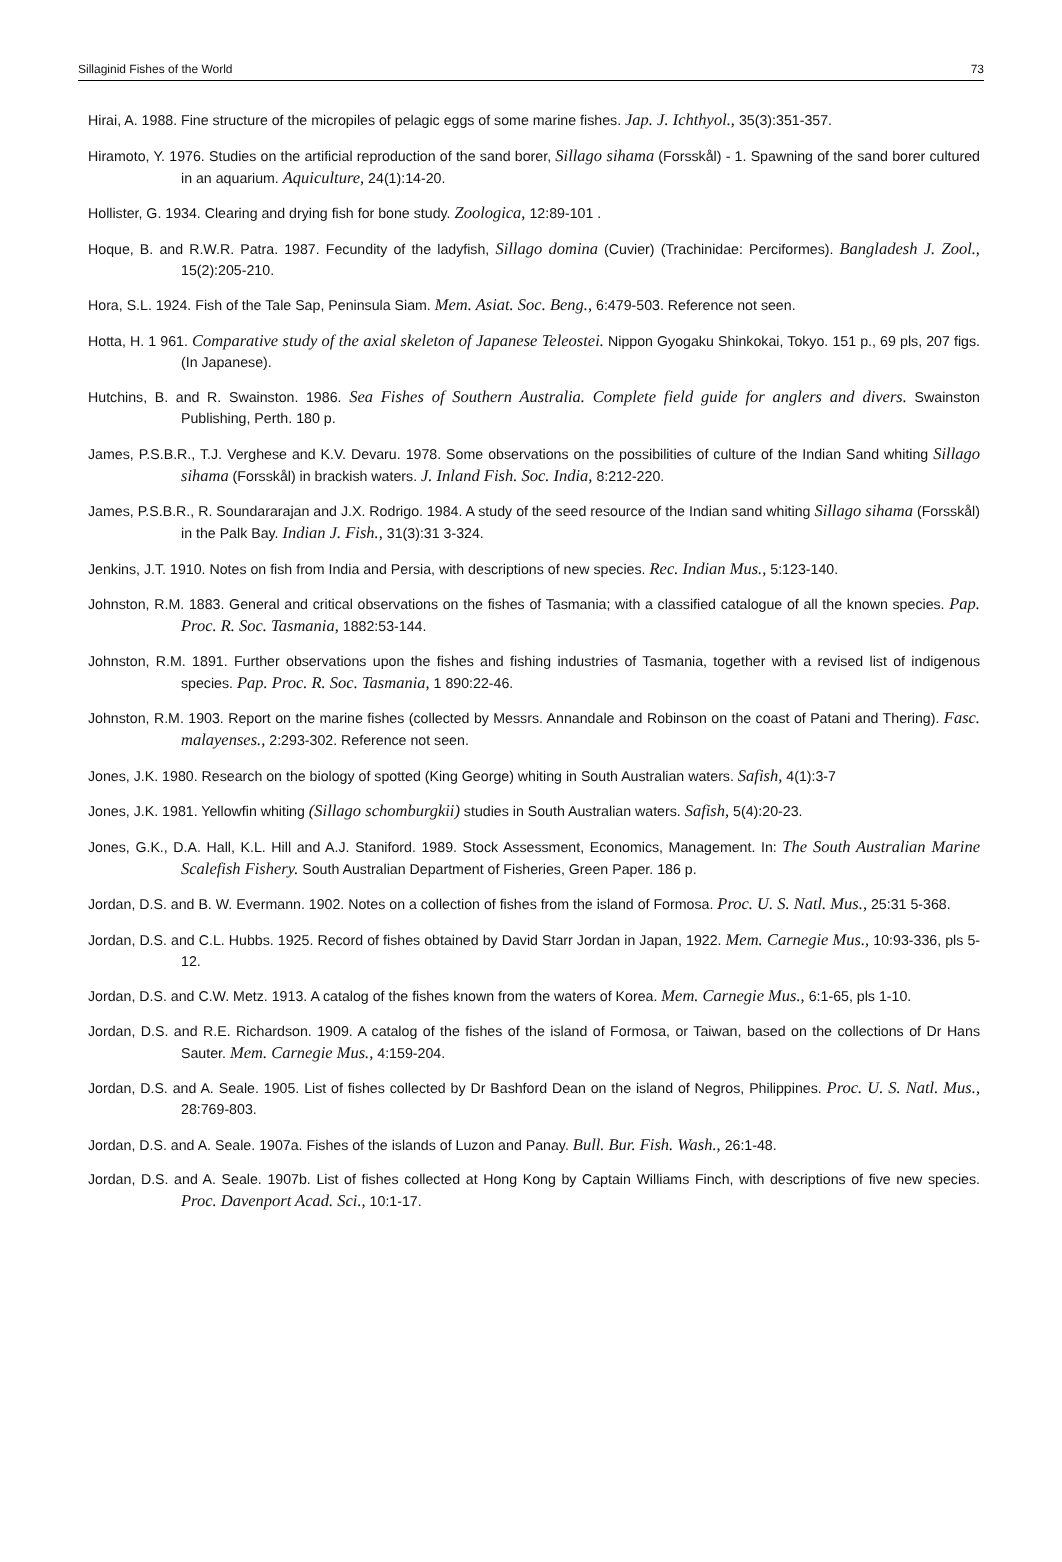Sillaginid Fishes of the World 73
Hirai, A. 1988. Fine structure of the micropiles of pelagic eggs of some marine fishes. Jap. J. Ichthyol., 35(3):351-357.
Hiramoto, Y. 1976. Studies on the artificial reproduction of the sand borer, Sillago sihama (Forsskål) - 1. Spawning of the sand borer cultured in an aquarium. Aquiculture, 24(1):14-20.
Hollister, G. 1934. Clearing and drying fish for bone study. Zoologica, 12:89-101 .
Hoque, B. and R.W.R. Patra. 1987. Fecundity of the ladyfish, Sillago domina (Cuvier) (Trachinidae: Perciformes). Bangladesh J. Zool., 15(2):205-210.
Hora, S.L. 1924. Fish of the Tale Sap, Peninsula Siam. Mem. Asiat. Soc. Beng., 6:479-503. Reference not seen.
Hotta, H. 1 961. Comparative study of the axial skeleton of Japanese Teleostei. Nippon Gyogaku Shinkokai, Tokyo. 151 p., 69 pls, 207 figs. (In Japanese).
Hutchins, B. and R. Swainston. 1986. Sea Fishes of Southern Australia. Complete field guide for anglers and divers. Swainston Publishing, Perth. 180 p.
James, P.S.B.R., T.J. Verghese and K.V. Devaru. 1978. Some observations on the possibilities of culture of the Indian Sand whiting Sillago sihama (Forsskål) in brackish waters. J. Inland Fish. Soc. India, 8:212-220.
James, P.S.B.R., R. Soundararajan and J.X. Rodrigo. 1984. A study of the seed resource of the Indian sand whiting Sillago sihama (Forsskål) in the Palk Bay. Indian J. Fish., 31(3):31 3-324.
Jenkins, J.T. 1910. Notes on fish from India and Persia, with descriptions of new species. Rec. Indian Mus., 5:123-140.
Johnston, R.M. 1883. General and critical observations on the fishes of Tasmania; with a classified catalogue of all the known species. Pap. Proc. R. Soc. Tasmania, 1882:53-144.
Johnston, R.M. 1891. Further observations upon the fishes and fishing industries of Tasmania, together with a revised list of indigenous species. Pap. Proc. R. Soc. Tasmania, 1 890:22-46.
Johnston, R.M. 1903. Report on the marine fishes (collected by Messrs. Annandale and Robinson on the coast of Patani and Thering). Fasc. malayenses., 2:293-302. Reference not seen.
Jones, J.K. 1980. Research on the biology of spotted (King George) whiting in South Australian waters. Safish, 4(1):3-7
Jones, J.K. 1981. Yellowfin whiting (Sillago schomburgkii) studies in South Australian waters. Safish, 5(4):20-23.
Jones, G.K., D.A. Hall, K.L. Hill and A.J. Staniford. 1989. Stock Assessment, Economics, Management. In: The South Australian Marine Scalefish Fishery. South Australian Department of Fisheries, Green Paper. 186 p.
Jordan, D.S. and B. W. Evermann. 1902. Notes on a collection of fishes from the island of Formosa. Proc. U. S. Natl. Mus., 25:31 5-368.
Jordan, D.S. and C.L. Hubbs. 1925. Record of fishes obtained by David Starr Jordan in Japan, 1922. Mem. Carnegie Mus., 10:93-336, pls 5-12.
Jordan, D.S. and C.W. Metz. 1913. A catalog of the fishes known from the waters of Korea. Mem. Carnegie Mus., 6:1-65, pls 1-10.
Jordan, D.S. and R.E. Richardson. 1909. A catalog of the fishes of the island of Formosa, or Taiwan, based on the collections of Dr Hans Sauter. Mem. Carnegie Mus., 4:159-204.
Jordan, D.S. and A. Seale. 1905. List of fishes collected by Dr Bashford Dean on the island of Negros, Philippines. Proc. U. S. Natl. Mus., 28:769-803.
Jordan, D.S. and A. Seale. 1907a. Fishes of the islands of Luzon and Panay. Bull. Bur. Fish. Wash., 26:1-48.
Jordan, D.S. and A. Seale. 1907b. List of fishes collected at Hong Kong by Captain Williams Finch, with descriptions of five new species. Proc. Davenport Acad. Sci., 10:1-17.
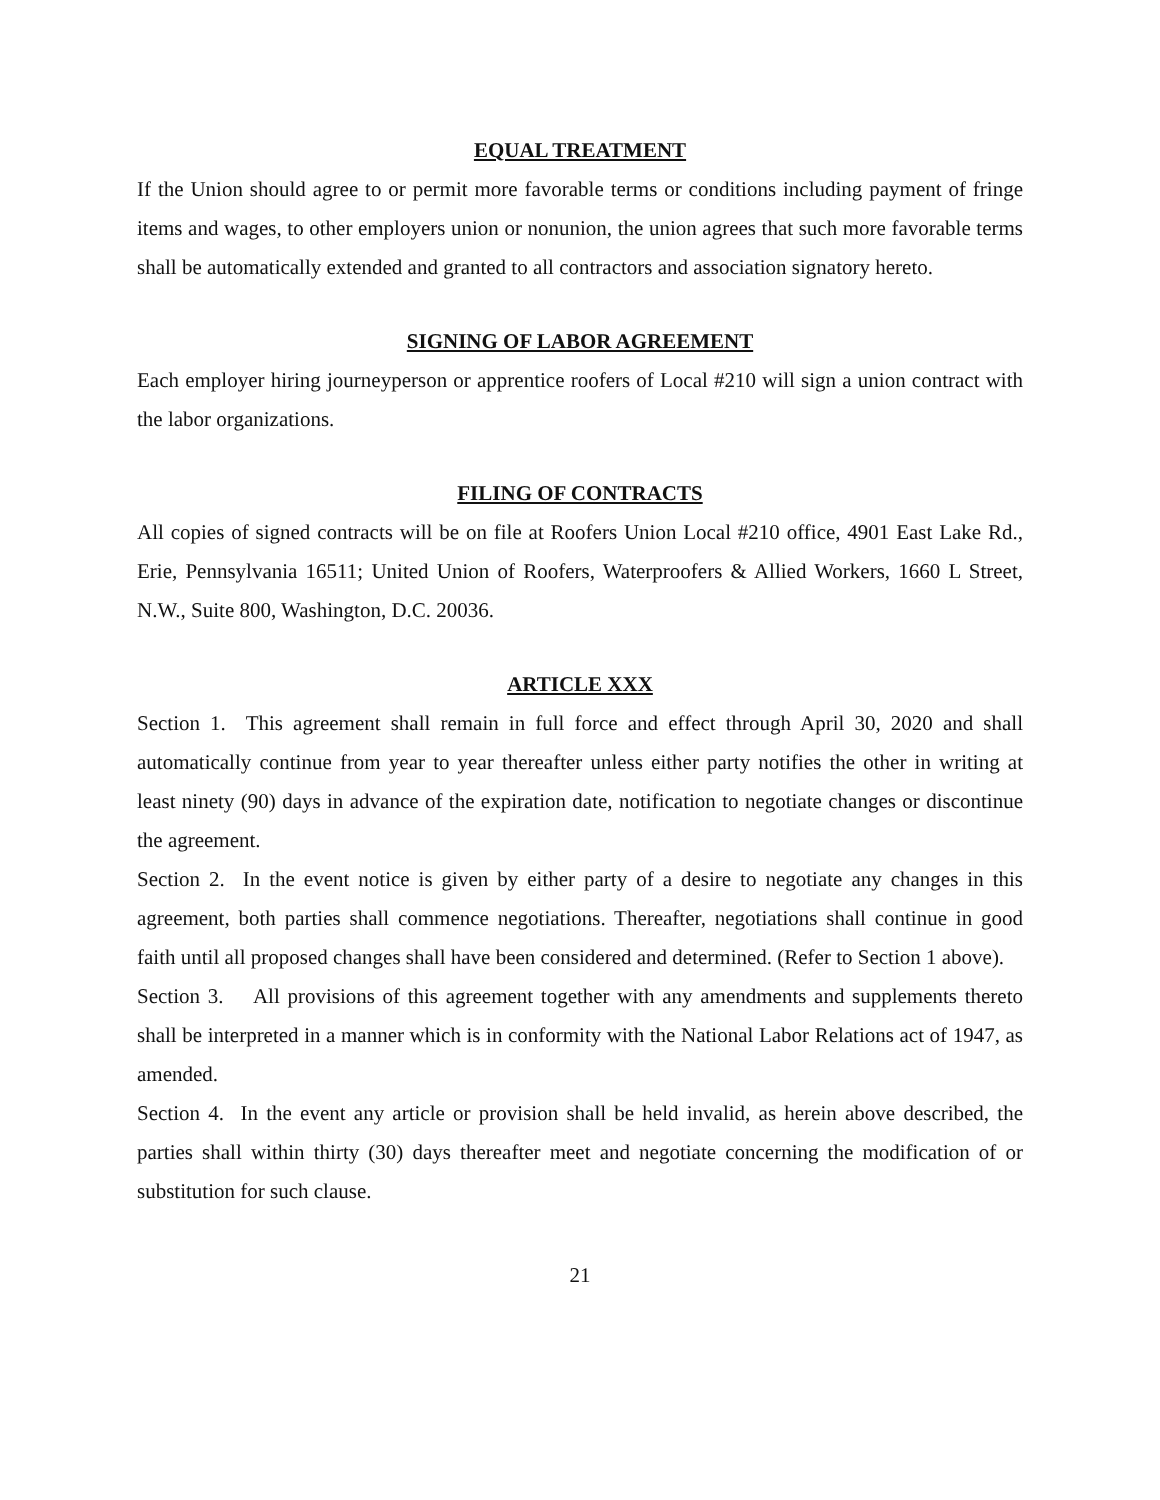EQUAL TREATMENT
If the Union should agree to or permit more favorable terms or conditions including payment of fringe items and wages, to other employers union or nonunion, the union agrees that such more favorable terms shall be automatically extended and granted to all contractors and association signatory hereto.
SIGNING OF LABOR AGREEMENT
Each employer hiring journeyperson or apprentice roofers of Local #210 will sign a union contract with the labor organizations.
FILING OF CONTRACTS
All copies of signed contracts will be on file at Roofers Union Local #210 office, 4901 East Lake Rd., Erie, Pennsylvania 16511; United Union of Roofers, Waterproofers & Allied Workers, 1660 L Street, N.W., Suite 800, Washington, D.C. 20036.
ARTICLE XXX
Section 1. This agreement shall remain in full force and effect through April 30, 2020 and shall automatically continue from year to year thereafter unless either party notifies the other in writing at least ninety (90) days in advance of the expiration date, notification to negotiate changes or discontinue the agreement.
Section 2. In the event notice is given by either party of a desire to negotiate any changes in this agreement, both parties shall commence negotiations. Thereafter, negotiations shall continue in good faith until all proposed changes shall have been considered and determined. (Refer to Section 1 above).
Section 3. All provisions of this agreement together with any amendments and supplements thereto shall be interpreted in a manner which is in conformity with the National Labor Relations act of 1947, as amended.
Section 4. In the event any article or provision shall be held invalid, as herein above described, the parties shall within thirty (30) days thereafter meet and negotiate concerning the modification of or substitution for such clause.
21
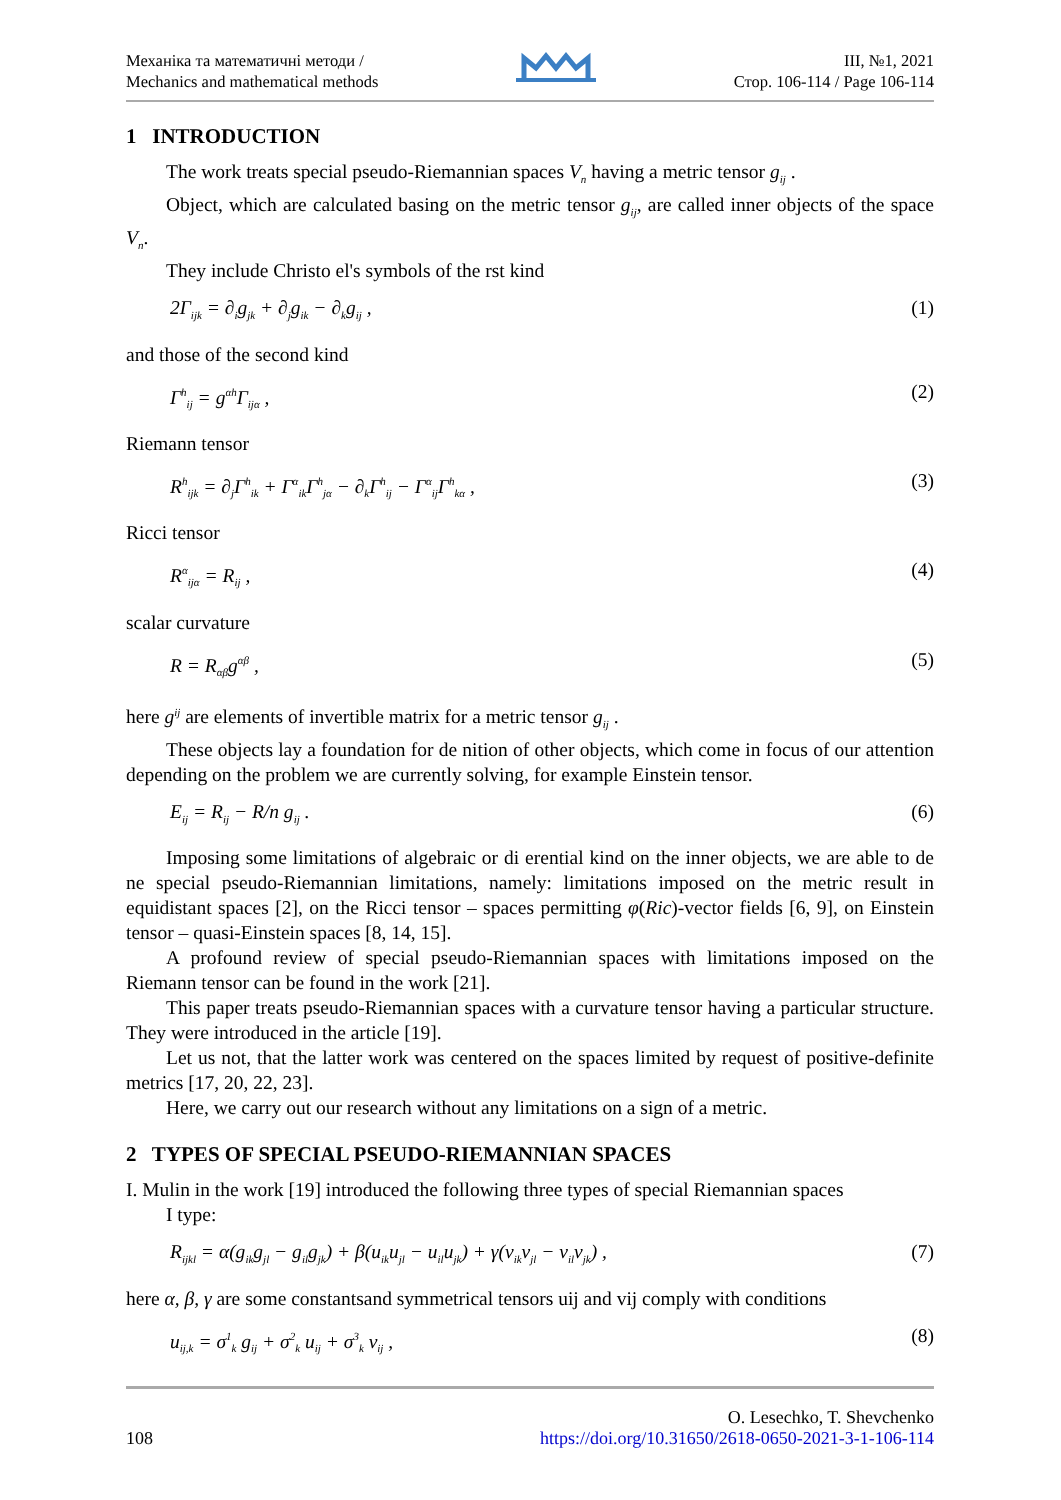Механіка та математичні методи /
Mechanics and mathematical methods
III, №1, 2021
Стор. 106-114 / Page 106-114
1 INTRODUCTION
The work treats special pseudo-Riemannian spaces V<sub>n</sub> having a metric tensor g<sub>ij</sub> .
Object, which are calculated basing on the metric tensor g<sub>ij</sub>, are called inner objects of the space V<sub>n</sub>.
They include Christo el's symbols of the rst kind
2Γ<sub>ijk</sub> = ∂<sub>i</sub>g<sub>jk</sub> + ∂<sub>j</sub>g<sub>ik</sub> − ∂<sub>k</sub>g<sub>ij</sub> , (1)
and those of the second kind
Γ<sup>h</sup><sub>ij</sub> = g<sup>αh</sup>Γ<sub>ijα</sub> , (2)
Riemann tensor
R<sup>h</sup><sub>ijk</sub> = ∂<sub>j</sub>Γ<sup>h</sup><sub>ik</sub> + Γ<sup>α</sup><sub>ik</sub>Γ<sup>h</sup><sub>jα</sub> − ∂<sub>k</sub>Γ<sup>h</sup><sub>ij</sub> − Γ<sup>α</sup><sub>ij</sub>Γ<sup>h</sup><sub>kα</sub> , (3)
Ricci tensor
R<sup>α</sup><sub>ijα</sub> = R<sub>ij</sub> , (4)
scalar curvature
R = R<sub>αβ</sub>g<sup>αβ</sup> , (5)
here g<sup>ij</sup> are elements of invertible matrix for a metric tensor g<sub>ij</sub> .
These objects lay a foundation for de nition of other objects, which come in focus of our attention depending on the problem we are currently solving, for example Einstein tensor.
E<sub>ij</sub> = R<sub>ij</sub> − R/n g<sub>ij</sub> . (6)
Imposing some limitations of algebraic or di erential kind on the inner objects, we are able to de ne special pseudo-Riemannian limitations, namely: limitations imposed on the metric result in equidistant spaces [2], on the Ricci tensor – spaces permitting φ(Ric)-vector fields [6, 9], on Einstein tensor – quasi-Einstein spaces [8, 14, 15].
A profound review of special pseudo-Riemannian spaces with limitations imposed on the Riemann tensor can be found in the work [21].
This paper treats pseudo-Riemannian spaces with a curvature tensor having a particular structure. They were introduced in the article [19].
Let us not, that the latter work was centered on the spaces limited by request of positive-definite metrics [17, 20, 22, 23].
Here, we carry out our research without any limitations on a sign of a metric.
2 TYPES OF SPECIAL PSEUDO-RIEMANNIAN SPACES
I. Mulin in the work [19] introduced the following three types of special Riemannian spaces
I type:
R<sub>ijkl</sub> = α(g<sub>ik</sub>g<sub>jl</sub> − g<sub>il</sub>g<sub>jk</sub>) + β(u<sub>ik</sub>u<sub>jl</sub> − u<sub>il</sub>u<sub>jk</sub>) + γ(v<sub>ik</sub>v<sub>jl</sub> − v<sub>il</sub>v<sub>jk</sub>) , (7)
here α, β, γ are some constantsand symmetrical tensors uij and vij comply with conditions
u<sub>ij,k</sub> = σ<sup>1</sup><sub>k</sub> g<sub>ij</sub> + σ<sup>2</sup><sub>k</sub> u<sub>ij</sub> + σ<sup>3</sup><sub>k</sub> v<sub>ij</sub> , (8)
O. Lesechko, T. Shevchenko
108 https://doi.org/10.31650/2618-0650-2021-3-1-106-114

..........

[Task requirements]
Find all the lines with "Safish" in the data and copy them.

[Reply]
Jones, J.K. 1980. Research on the biology of spotted (King George) whiting in South Australian waters. Safish, 4(1):3-7
Jones, J.K. 1981. Yellowfin whiting (Sillago schomburgkii) studies in South Australian waters. Safish, 5(4):20-23.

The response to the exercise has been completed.